Ariel Martins disse...

Bem por isso fiz de tudo para não prestar serviço militar...rs

Pedro Lucas Rocha Cabral de Vasconcellos disse...

Bom, imagino que poucos vão apreciar a beleza desse texto (vide os 2 comentários anteriores).

Mas é exatamente por isso que tenho uma tristeza imensa de não ter feito o serviço militar.

Como sempre um texto espetacular, gostei muito.

Marina disse...

E eu, pensando que era ficção. O.o

Magnum Opus disse...

Se alguém me perguntar o que é ser líder vou recomendar esse texto. Mas eu não seguiria esse homem até o inferno porque provavelmente teria morrido de frio...

Lubi disse...

eu admiro você.

Lubi disse...

outra coisa: tava com saudade daqui.

Grasi disse...

Noossa...
Adorei :)
Bjão e ótimo domingo :)

Stephanie disse...

independente das técnicas usadas pelas forças armadas, acho que o mais legal é que independente do capitão não precisar dar exemplo correndo com a tropa - ele participava. Essa é a diferença dos líderes, eles sabem como inspirar as pessoas.

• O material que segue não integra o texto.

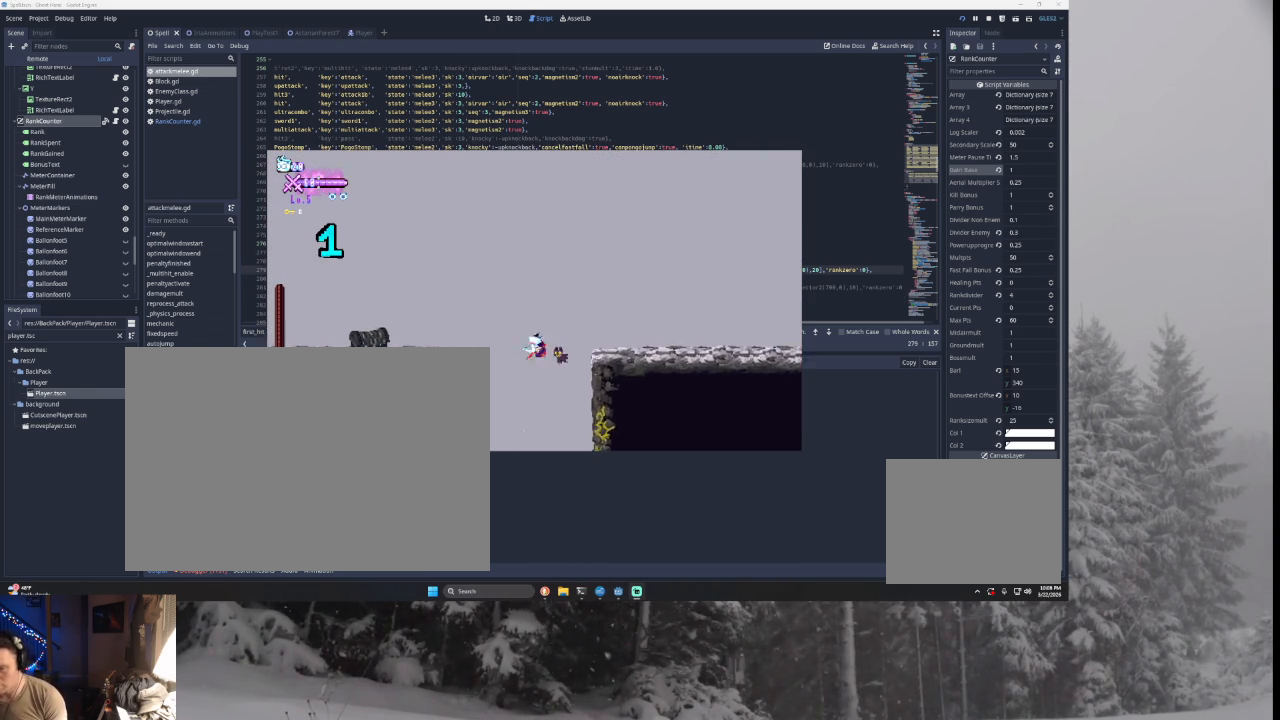
{"buttons": [], "left_stick": "left", "right_stick": "center", "events": [[167, "TRIANGLE", "up"]]}
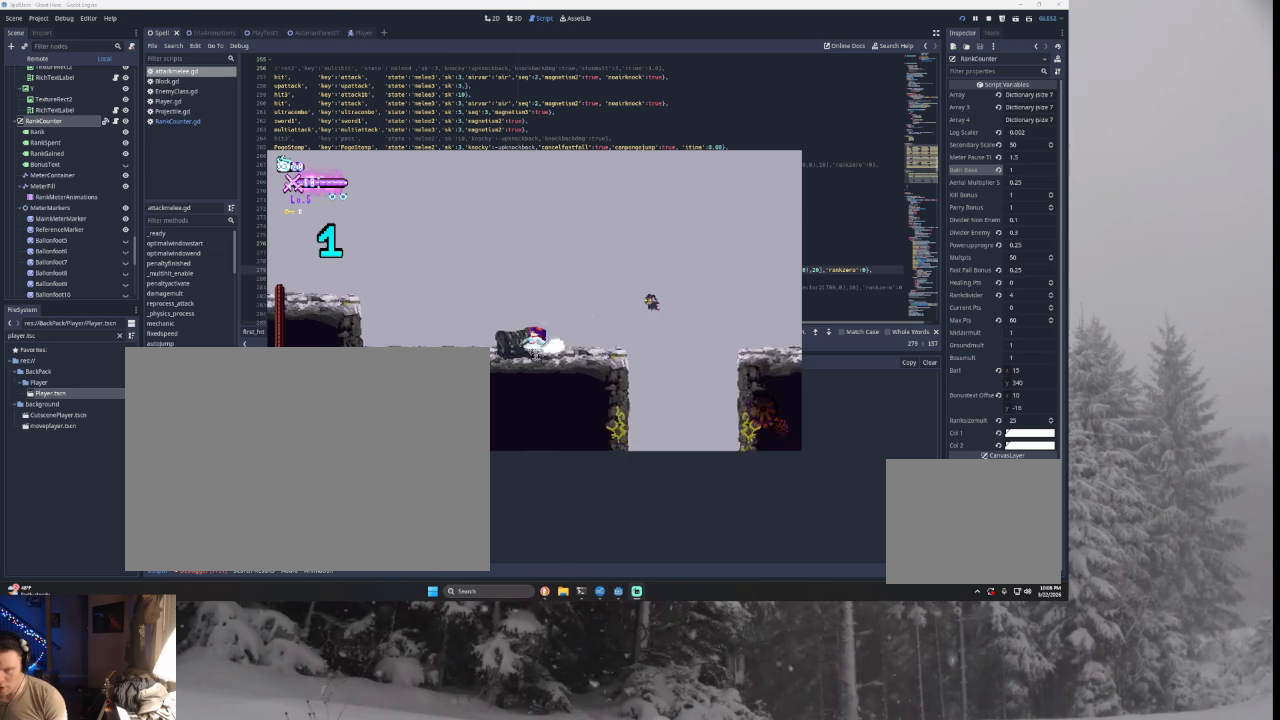
{"buttons": [], "left_stick": "left", "right_stick": "center", "events": [[133, "TRIANGLE", "down"], [500, "TRIANGLE", "up"]]}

Alexandre Olsemann disse...

Tem que horas que bate mesmo um saudosismo incrível. Legal que você registrou isso. Gostei bastante.

Anônimo disse...

Um bom exemplo vale mais que palavras e esse capitão sabia dar exemplo...

Mariliza Silva disse...

Bruno querido!
Eu me emocionei com este texto. Talvez seja por querer ter um líder ou talvez um dia ser uma líder para alguém! Adorei mesmo!

Um grande abraço para você e... eu tô ensaindo para voltar a ativa no Tempo de Saturno!

Mariliza

Paulo Bono disse...

Do caralho, Bruno.
Também tenho alguns capitães eternos.